An X-ray Survey of Wolf-Rayet Stars in the Magellanic Clouds. I. The Chandra ACIS Dataset

TL;DR

This study surveys X-ray emissions from Wolf-Rayet stars in the Magellanic Clouds using archival data, revealing that many emit highly absorbed, variable X-rays likely from colliding stellar winds in binary systems.

Contribution

First comprehensive X-ray survey of Wolf-Rayet stars in the Magellanic Clouds, analyzing spectral properties, luminosities, and variability to understand their emission mechanisms.

Findings

29 out of 70 WR stars detected in X-rays.

X-ray spectra indicate highly absorbed, high-temperature plasma.
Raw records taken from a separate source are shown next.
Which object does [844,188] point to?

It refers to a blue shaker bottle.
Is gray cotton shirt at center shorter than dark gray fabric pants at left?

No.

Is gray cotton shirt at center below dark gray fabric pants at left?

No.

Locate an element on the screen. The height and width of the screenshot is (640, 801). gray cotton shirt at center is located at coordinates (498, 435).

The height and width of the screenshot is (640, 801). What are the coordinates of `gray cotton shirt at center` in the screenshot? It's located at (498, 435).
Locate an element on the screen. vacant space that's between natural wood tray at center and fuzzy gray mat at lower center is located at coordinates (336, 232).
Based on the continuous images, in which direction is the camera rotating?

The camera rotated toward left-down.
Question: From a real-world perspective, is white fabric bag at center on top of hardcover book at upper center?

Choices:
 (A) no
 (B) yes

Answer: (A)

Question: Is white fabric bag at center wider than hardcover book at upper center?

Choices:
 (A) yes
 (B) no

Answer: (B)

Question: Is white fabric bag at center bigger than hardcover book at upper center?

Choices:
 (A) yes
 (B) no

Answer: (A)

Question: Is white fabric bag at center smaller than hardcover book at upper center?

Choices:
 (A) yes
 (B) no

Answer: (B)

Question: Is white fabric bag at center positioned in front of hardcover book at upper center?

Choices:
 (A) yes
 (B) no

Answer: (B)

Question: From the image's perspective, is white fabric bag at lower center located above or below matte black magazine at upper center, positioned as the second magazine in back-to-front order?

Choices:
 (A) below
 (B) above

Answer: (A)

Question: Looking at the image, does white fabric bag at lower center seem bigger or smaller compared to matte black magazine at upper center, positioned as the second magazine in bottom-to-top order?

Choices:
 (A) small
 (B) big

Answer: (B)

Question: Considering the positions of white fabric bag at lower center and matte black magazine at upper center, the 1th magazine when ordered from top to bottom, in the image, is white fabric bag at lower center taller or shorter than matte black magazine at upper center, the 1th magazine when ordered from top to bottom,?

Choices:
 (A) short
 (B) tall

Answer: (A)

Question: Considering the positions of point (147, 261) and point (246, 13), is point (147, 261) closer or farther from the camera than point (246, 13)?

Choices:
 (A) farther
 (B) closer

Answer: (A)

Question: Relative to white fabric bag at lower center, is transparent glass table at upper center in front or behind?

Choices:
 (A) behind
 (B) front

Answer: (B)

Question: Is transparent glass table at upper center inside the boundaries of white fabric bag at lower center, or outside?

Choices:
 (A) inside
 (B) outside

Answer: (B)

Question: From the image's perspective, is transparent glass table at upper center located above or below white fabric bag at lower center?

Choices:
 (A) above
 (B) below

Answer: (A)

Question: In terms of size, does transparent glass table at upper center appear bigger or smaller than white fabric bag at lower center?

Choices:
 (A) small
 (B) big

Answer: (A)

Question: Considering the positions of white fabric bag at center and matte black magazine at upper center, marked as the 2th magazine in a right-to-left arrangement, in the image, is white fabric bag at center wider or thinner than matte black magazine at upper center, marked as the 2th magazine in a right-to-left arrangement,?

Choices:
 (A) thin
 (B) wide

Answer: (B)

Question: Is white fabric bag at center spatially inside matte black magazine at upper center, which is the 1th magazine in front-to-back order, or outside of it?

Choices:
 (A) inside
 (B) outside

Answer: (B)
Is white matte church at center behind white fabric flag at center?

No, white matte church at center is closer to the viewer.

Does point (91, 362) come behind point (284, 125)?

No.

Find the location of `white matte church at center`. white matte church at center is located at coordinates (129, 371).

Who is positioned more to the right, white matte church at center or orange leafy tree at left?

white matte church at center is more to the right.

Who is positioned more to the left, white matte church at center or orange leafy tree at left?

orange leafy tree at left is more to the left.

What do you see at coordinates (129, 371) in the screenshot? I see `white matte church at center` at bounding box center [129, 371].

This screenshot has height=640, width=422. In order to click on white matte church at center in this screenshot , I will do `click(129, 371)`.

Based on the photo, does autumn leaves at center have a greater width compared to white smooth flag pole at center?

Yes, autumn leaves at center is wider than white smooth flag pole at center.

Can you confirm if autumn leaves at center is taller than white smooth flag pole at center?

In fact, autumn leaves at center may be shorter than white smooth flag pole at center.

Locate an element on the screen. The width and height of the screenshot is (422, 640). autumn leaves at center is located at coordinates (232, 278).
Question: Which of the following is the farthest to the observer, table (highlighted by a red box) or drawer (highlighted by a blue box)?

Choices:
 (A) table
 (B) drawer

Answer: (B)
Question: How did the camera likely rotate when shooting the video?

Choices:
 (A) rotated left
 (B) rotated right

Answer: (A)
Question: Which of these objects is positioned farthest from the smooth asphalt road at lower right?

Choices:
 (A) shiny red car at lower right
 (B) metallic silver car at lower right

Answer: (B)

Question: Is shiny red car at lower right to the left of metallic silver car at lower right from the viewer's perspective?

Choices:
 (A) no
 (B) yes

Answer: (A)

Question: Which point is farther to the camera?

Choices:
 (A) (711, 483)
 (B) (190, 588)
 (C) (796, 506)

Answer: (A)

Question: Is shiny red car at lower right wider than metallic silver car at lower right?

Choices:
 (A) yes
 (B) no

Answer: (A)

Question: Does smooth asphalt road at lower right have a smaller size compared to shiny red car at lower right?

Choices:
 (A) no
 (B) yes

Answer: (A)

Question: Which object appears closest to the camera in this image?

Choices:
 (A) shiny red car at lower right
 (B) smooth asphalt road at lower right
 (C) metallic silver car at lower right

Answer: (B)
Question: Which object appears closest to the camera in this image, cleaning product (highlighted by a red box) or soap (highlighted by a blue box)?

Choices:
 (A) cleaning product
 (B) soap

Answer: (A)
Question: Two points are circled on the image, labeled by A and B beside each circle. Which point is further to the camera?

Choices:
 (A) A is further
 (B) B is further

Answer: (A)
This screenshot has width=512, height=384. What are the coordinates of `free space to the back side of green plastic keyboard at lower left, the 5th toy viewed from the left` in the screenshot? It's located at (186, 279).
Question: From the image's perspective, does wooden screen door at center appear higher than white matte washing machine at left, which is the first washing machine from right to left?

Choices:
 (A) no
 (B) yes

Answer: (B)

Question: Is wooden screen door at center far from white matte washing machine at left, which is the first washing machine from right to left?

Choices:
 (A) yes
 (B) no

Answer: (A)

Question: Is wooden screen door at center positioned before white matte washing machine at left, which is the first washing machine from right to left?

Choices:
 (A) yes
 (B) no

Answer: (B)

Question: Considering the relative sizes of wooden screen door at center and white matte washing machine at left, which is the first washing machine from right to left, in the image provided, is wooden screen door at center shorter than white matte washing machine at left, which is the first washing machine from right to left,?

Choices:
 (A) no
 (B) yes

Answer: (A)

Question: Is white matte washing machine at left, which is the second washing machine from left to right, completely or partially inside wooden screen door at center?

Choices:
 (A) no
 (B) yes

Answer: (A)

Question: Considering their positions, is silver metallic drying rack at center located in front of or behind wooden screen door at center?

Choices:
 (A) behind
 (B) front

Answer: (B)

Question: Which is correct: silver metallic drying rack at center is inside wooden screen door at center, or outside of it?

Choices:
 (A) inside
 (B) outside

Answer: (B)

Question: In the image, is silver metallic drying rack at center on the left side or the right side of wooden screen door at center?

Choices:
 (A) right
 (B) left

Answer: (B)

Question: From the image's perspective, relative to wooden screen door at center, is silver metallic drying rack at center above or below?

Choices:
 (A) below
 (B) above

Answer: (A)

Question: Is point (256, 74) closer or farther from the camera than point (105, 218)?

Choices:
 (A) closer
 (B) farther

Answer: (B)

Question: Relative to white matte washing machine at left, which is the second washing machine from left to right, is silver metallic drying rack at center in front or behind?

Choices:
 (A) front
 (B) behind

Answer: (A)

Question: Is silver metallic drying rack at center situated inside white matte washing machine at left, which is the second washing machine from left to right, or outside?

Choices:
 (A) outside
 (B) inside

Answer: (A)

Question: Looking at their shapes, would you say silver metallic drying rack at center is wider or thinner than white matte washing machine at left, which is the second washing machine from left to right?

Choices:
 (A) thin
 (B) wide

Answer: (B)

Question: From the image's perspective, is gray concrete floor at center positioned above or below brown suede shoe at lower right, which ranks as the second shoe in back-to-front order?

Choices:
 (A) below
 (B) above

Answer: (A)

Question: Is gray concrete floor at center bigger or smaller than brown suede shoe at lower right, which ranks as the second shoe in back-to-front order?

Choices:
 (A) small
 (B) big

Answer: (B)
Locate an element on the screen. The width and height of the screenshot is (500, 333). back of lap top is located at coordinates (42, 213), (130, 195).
Variability suggests binary orbital motion influences X-ray emission.

Abstract

Wolf-Rayet (WR) stars are evolved massive stars with strong fast stellar winds. WR stars in our Galaxy have shown three possible sources of X-ray emission associated with their winds: shocks in the winds, colliding stellar winds, and wind-blown bubbles; however, quantitative analyses of observations are often hampered by uncertainties in distances and heavy foreground absorption. These problems are mitigated in the Magellanic Clouds (MCs), which are at known distances and have small foreground and internal extinction. We have therefore started a survey of X-ray emission associated with WR stars in the MCs using archival Chandra, ROSAT, and XMM-Newton observations. In the first paper of this series, we report the results for 70 WR stars in the MCs using 192 archival Chandra ACIS observations. X-ray emission is detected from 29 WR stars. We have investigated their X-ray spectral properties, luminosities, and temporal variability. These X-ray sources all have luminosities greater than a few times 10^32 ergs s^-1, with spectra indicative of highly absorbed emission from a thin plasma at high temperatures typical of colliding winds in WR+OB binary systems. Significant X-ray variability with periods ranging from a few hours up to ~20 days is seen associated with several WR stars. In most of these cases, the X-ray variability can be linked to the orbital motion of the WR star in a binary system, further supporting the colliding wind scenario for the origin of the X-ray emission from these stars.